Bongsu Park’s two-part work, Crossing Over – Ritual of Grief, is an ambitious piece lasting for almost two hours which saw its first performance spread over two weekends in two different locations during August. It blends contemporary electronic music with traditional Korean music, and contemporary dance with traditional Korean dance such as Salpuri.

Crossing Over - Ritual of Grief part 1. Photo credit Bongsu Park
Crossing Over – Ritual of Grief, part 1. Photo credit Bongsu Park

Appropriately enough for a work dealing with a journey to the afterlife, the venue chosen for the first part of the performance was a church crypt (that under St Mary Magdalene’s near Royal Oak tube in West London). The five dancers performed in two aisles separated by brick pillars and a metal railing; in a third side aisle were positioned powerful spotlights. As the budget was tight these were lights more normally found on a building site, but they did an excellent job of providing an angled light which caught the dancers’ movements from the side, supplementing the low-level lighting provided by candles.
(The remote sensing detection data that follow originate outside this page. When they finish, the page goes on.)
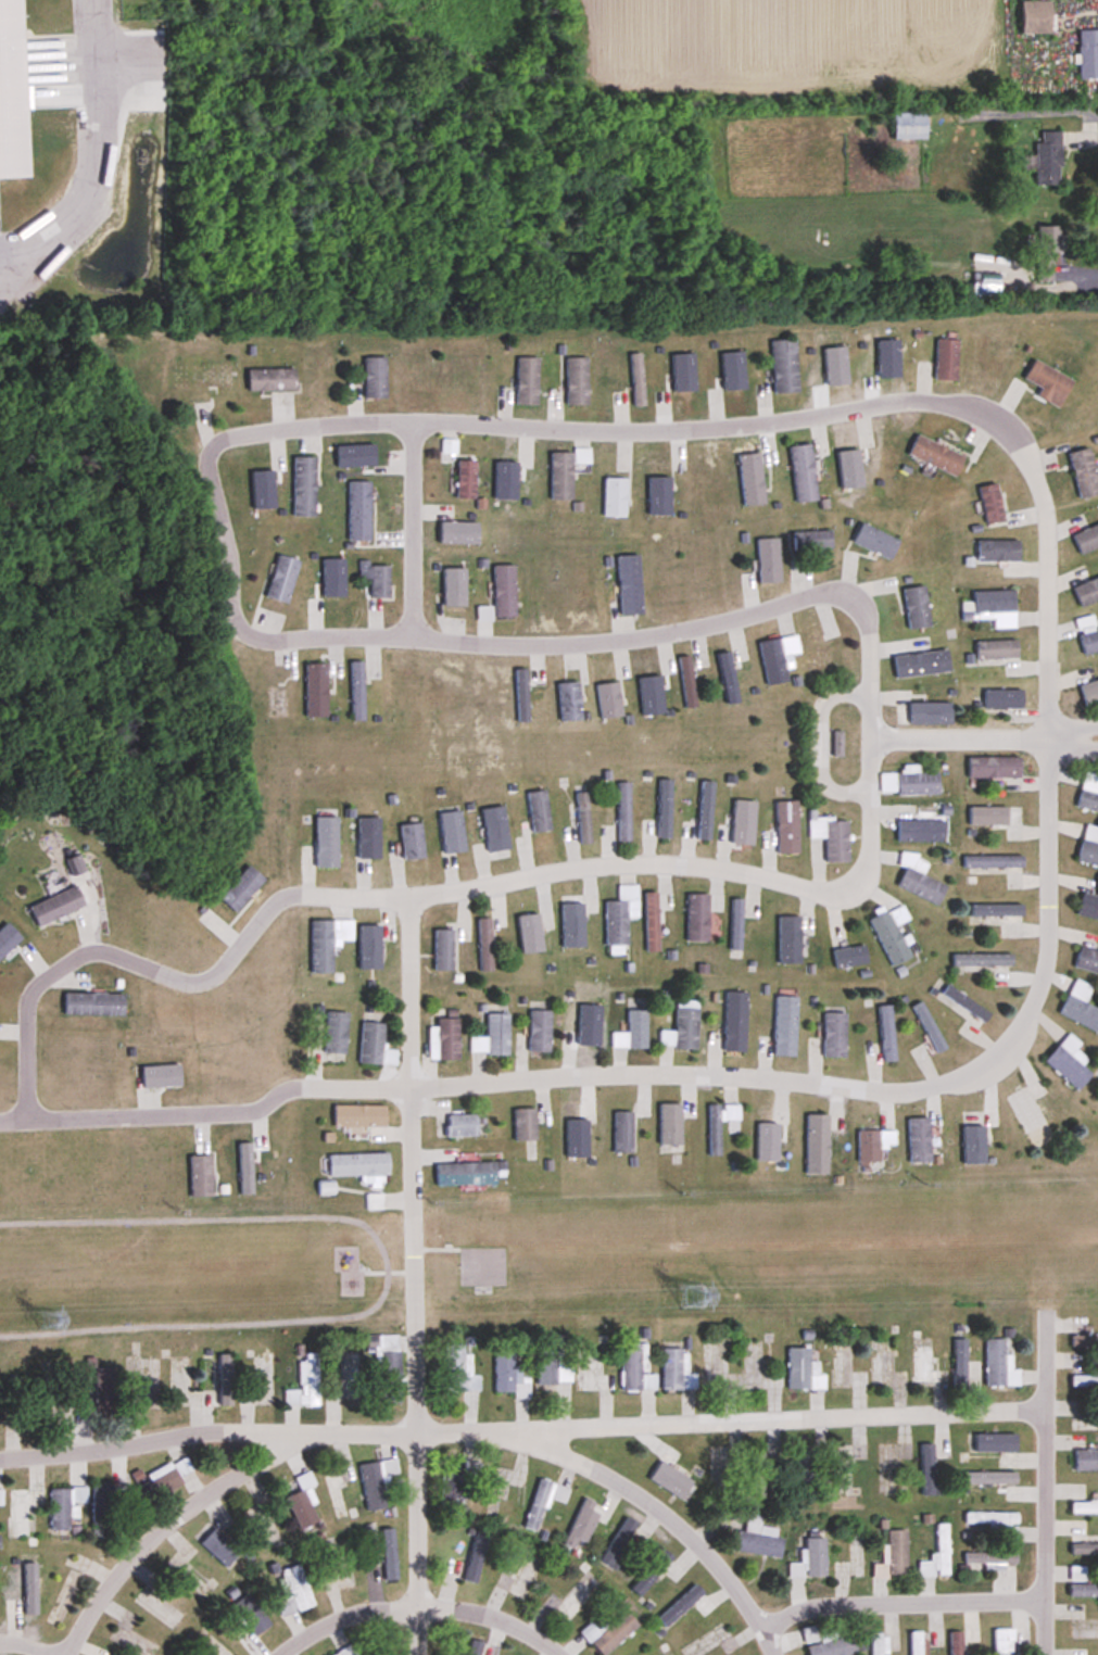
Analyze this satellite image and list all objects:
building: (1034, 18)
building: (1088, 55)
building: (11, 94)
road: (1064, 109)
building: (908, 127)
road: (95, 153)
building: (1047, 159)
building: (1045, 251)
road: (1083, 269)
building: (985, 280)
building: (945, 359)
building: (784, 366)
building: (202, 376)
building: (374, 377)
building: (1044, 378)
building: (271, 379)
building: (637, 379)
building: (527, 380)
building: (576, 380)
road: (771, 421)
building: (935, 455)
building: (1083, 472)
building: (803, 473)
building: (561, 476)
building: (465, 479)
building: (750, 479)
building: (303, 485)
building: (614, 497)
building: (990, 503)
building: (358, 510)
road: (411, 528)
building: (1086, 538)
building: (811, 540)
building: (874, 540)
building: (997, 550)
building: (768, 560)
building: (282, 578)
building: (376, 578)
building: (629, 584)
building: (504, 591)
building: (1086, 591)
building: (916, 607)
building: (994, 607)
building: (1087, 634)
road: (526, 645)
building: (996, 649)
building: (778, 658)
building: (921, 663)
building: (727, 678)
building: (687, 681)
building: (316, 689)
building: (357, 691)
building: (1089, 692)
building: (521, 696)
building: (1002, 699)
building: (609, 700)
building: (569, 701)
road: (1070, 728)
road: (959, 740)
road: (817, 742)
road: (1071, 751)
building: (994, 767)
building: (917, 784)
building: (1088, 793)
building: (705, 810)
building: (538, 811)
building: (663, 811)
building: (623, 812)
building: (583, 818)
building: (1003, 820)
building: (739, 825)
building: (787, 828)
building: (921, 831)
building: (452, 832)
building: (495, 834)
building: (368, 838)
building: (832, 838)
building: (326, 842)
building: (411, 842)
building: (1089, 847)
building: (992, 862)
building: (75, 865)
building: (918, 879)
building: (241, 888)
road: (429, 894)
building: (56, 906)
building: (1088, 907)
building: (1001, 914)
building: (620, 916)
building: (697, 918)
building: (651, 922)
building: (735, 924)
building: (530, 932)
building: (891, 934)
building: (8, 938)
building: (789, 940)
building: (374, 942)
building: (327, 943)
building: (443, 950)
building: (849, 956)
building: (981, 959)
building: (1087, 961)
building: (94, 1003)
building: (965, 1003)
building: (1079, 1007)
building: (589, 1019)
building: (735, 1022)
building: (785, 1026)
building: (683, 1027)
building: (928, 1027)
building: (636, 1029)
building: (539, 1031)
building: (335, 1033)
building: (886, 1033)
building: (834, 1035)
building: (493, 1036)
building: (444, 1040)
building: (372, 1044)
building: (1068, 1063)
building: (161, 1074)
road: (664, 1076)
building: (360, 1116)
building: (1028, 1118)
building: (525, 1124)
building: (670, 1124)
building: (719, 1124)
building: (461, 1125)
building: (573, 1130)
building: (623, 1132)
building: (765, 1136)
building: (973, 1137)
building: (918, 1140)
building: (816, 1144)
building: (873, 1144)
road: (411, 1164)
building: (358, 1165)
building: (467, 1174)
building: (201, 1176)
power tower: (690, 1295)
power tower: (46, 1317)
building: (1084, 1341)
building: (880, 1361)
building: (552, 1365)
building: (925, 1365)
building: (998, 1365)
building: (634, 1369)
building: (459, 1371)
building: (676, 1371)
building: (804, 1371)
building: (592, 1373)
building: (510, 1374)
building: (390, 1377)
building: (352, 1378)
building: (225, 1381)
building: (1084, 1381)
building: (305, 1384)
building: (105, 1392)
building: (20, 1404)
road: (731, 1420)
building: (1084, 1425)
road: (206, 1429)
building: (926, 1469)
building: (804, 1475)
building: (673, 1476)
building: (759, 1476)
building: (990, 1478)
building: (377, 1483)
building: (455, 1485)
building: (158, 1488)
road: (629, 1489)
road: (208, 1491)
building: (337, 1497)
building: (0, 1498)
building: (107, 1502)
building: (543, 1502)
building: (64, 1507)
building: (1084, 1508)
building: (23, 1510)
building: (996, 1523)
building: (582, 1524)
road: (1045, 1532)
building: (758, 1539)
building: (942, 1541)
road: (416, 1543)
building: (622, 1547)
building: (220, 1549)
building: (1084, 1550)
building: (389, 1555)
building: (893, 1557)
building: (475, 1559)
building: (812, 1560)
building: (850, 1560)
building: (991, 1561)
building: (652, 1574)
building: (521, 1575)
building: (294, 1591)
building: (1083, 1591)
building: (571, 1602)
road: (901, 1602)
road: (420, 1604)
building: (680, 1607)
building: (252, 1615)
building: (610, 1634)
building: (1004, 1641)
building: (828, 1643)
building: (916, 1643)
building: (956, 1643)
building: (878, 1644)
building: (198, 1646)
road: (21, 1647)
building: (347, 1651)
Crossing Over - Ritual of Grief part 1
Crossing Over – Ritual of Grief part 1. Photo credit Bongsu Park

The performance started with a solitary dancer making her way down the central aisle with uncertain, unsteady movements, like a toddler making her first steps in life. As she was joined by the other dancers their moves got gradually more confident, building in energy and vitality until we came to a section which seemed to denote love and passion, as the dancers launched themselves into each other’s arms in passionate embraces.
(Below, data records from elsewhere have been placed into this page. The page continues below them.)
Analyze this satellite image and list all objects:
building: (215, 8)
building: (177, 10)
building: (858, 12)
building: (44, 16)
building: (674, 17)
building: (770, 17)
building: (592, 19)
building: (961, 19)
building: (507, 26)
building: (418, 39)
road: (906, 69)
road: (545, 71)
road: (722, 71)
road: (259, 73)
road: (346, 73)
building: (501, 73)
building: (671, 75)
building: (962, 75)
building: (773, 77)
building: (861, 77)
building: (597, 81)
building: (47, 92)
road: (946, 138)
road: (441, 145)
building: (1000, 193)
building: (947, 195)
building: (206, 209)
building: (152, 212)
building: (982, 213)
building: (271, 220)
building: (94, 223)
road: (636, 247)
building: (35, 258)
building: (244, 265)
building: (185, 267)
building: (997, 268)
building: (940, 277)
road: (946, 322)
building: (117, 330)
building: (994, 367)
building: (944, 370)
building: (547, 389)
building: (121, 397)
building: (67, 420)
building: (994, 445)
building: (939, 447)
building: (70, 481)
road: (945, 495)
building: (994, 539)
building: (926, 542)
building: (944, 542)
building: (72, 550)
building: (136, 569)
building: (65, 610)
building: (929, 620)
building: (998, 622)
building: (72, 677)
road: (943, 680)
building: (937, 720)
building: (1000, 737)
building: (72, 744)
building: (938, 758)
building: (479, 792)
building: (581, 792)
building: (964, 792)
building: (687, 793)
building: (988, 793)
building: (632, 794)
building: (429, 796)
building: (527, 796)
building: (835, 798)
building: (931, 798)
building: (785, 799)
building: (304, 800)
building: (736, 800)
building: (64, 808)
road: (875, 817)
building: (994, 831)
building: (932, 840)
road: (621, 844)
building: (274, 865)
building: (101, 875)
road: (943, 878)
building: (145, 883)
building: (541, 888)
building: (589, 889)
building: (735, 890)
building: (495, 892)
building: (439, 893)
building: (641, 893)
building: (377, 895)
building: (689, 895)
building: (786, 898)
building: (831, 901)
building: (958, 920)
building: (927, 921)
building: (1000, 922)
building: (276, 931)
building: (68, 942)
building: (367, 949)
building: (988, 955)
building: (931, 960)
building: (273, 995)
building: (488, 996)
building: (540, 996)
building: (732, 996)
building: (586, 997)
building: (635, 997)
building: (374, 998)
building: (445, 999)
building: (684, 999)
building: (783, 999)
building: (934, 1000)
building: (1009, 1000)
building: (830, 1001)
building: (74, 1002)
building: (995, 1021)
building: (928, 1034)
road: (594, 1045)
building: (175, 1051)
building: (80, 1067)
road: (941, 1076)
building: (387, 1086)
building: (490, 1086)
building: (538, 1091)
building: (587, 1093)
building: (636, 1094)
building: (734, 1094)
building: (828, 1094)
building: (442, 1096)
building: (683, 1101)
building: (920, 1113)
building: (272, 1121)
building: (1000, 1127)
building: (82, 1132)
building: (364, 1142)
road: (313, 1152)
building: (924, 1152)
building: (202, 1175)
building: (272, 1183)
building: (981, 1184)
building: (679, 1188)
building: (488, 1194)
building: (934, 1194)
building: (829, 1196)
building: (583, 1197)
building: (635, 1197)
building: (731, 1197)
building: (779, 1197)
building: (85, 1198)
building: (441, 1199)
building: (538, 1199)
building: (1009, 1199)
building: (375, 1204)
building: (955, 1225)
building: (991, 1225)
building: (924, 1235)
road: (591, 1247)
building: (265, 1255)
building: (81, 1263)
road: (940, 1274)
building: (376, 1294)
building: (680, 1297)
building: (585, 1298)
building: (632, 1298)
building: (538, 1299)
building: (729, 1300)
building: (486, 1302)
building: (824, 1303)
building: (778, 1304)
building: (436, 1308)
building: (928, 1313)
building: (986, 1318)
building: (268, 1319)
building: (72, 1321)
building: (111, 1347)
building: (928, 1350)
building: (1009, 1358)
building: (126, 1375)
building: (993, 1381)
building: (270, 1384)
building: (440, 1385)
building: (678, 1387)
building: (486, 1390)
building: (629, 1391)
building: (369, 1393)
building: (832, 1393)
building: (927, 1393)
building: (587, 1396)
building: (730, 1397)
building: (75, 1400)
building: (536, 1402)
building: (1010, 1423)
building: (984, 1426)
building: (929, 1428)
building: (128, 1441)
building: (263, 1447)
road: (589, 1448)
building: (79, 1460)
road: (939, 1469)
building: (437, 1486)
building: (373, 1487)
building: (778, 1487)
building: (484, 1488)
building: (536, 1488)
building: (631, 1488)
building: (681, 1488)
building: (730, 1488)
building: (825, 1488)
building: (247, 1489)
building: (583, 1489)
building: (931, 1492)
Crossing Over - Ritual of Grief part 1
Crossing Over – Ritual of Grief part 1. Photo credit Bongsu Park

But tragedy was not far away, and there followed an extended section dealing with bereavement and grief. Two black-clad mourners beat the ground as they expressed their loss, separated by a long, white cloth of the sort used in Korean shamanistic ritual.

The second part of the performance was a week later at Rosenfeld Porcini gallery, which also hosted Park’s Cord – Cell – Cube performance in 2014.
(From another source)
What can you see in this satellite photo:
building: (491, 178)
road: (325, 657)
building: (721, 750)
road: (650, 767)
Crossing Over - Ritual of Grief part 2: the opening Myth of Sisyphus solo
Crossing Over – Ritual of Grief part 2: the opening Myth of Sisyphus solo

If the first part was a telescopic (and haunting) view of life, love and loss, the second part was more reflective. An opening solo presented Camus’s Myth of Sisyphus – a meditation on the absurdities of life; then, as other dancers joined, rolling dice on the floor – or inviting audience members to do so for them – we seemed to be encouraged to struggle onwards in life, regardless of the hand we have been dealt by fate.

Crossing Over - Ritual of Grief part 2: rolling the die in the lottery of life
Crossing Over – Ritual of Grief part 2: rolling the die in the lottery of life

Like the crypt a week earlier, the gallery also had two distinct spaces. One room was dominated by a shrine-like space defined by bundles of white twigs and dried flowers hanging from the ceiling – in Korea these objects have associations with the ritual of cleaning and wrapping the dead body. In a closing section of the performance those bundles would be cut down by the dancers one by one and handed out to the onlookers.

Crossing Over - Ritual of Grief part 2
Crossing Over – Ritual of Grief part 2

In the other room, five such bundles hung from the ceiling representing the five elements (Earth, Water, Fire, Air and Metal) and their associated emotions. The dancers rotated around these bundles in turn, taking on the characteristics of each different element as they did so.

Crossing Over - Ritual of Grief part 2: 5 bundles for the 5 elements and emotions
Crossing Over – Ritual of Grief part 2: 5 bundles for the 5 elements and emotions

The final section, which ended with the white bundles being cut down from the ceiling, had the five dancers moving slowly round the shrine lamenting the brevity of life and the fragility of everything we see, hear or feel.

Crossing Over - Ritual of Grief part 2
Crossing Over – Ritual of Grief part 2

I am grateful to the time that Bongsu Park spent with me trying to explain some of the ideas behind her work, and I apologise to her for not having grasped one tenth of what she told me. In a way, it is up to the audience to react to what they see and hear according to their own emotional and intellectual response.

In the first part of the work the audience responded to the joyful emotions expressed during the central section and to the contrasting grief-filled section which followed; at the second venue people responded to the immediacy and intimacy of the piece – the space was much smaller and we were much closer to the performers, enabling direct interaction between performer and bystander. At the end of the second performance, most of us held cradled in our arms one of those bundles of twigs, making us feel that we had been part of the ritual we had witnessed, and feel grateful that we had been part of this very special two-part journey.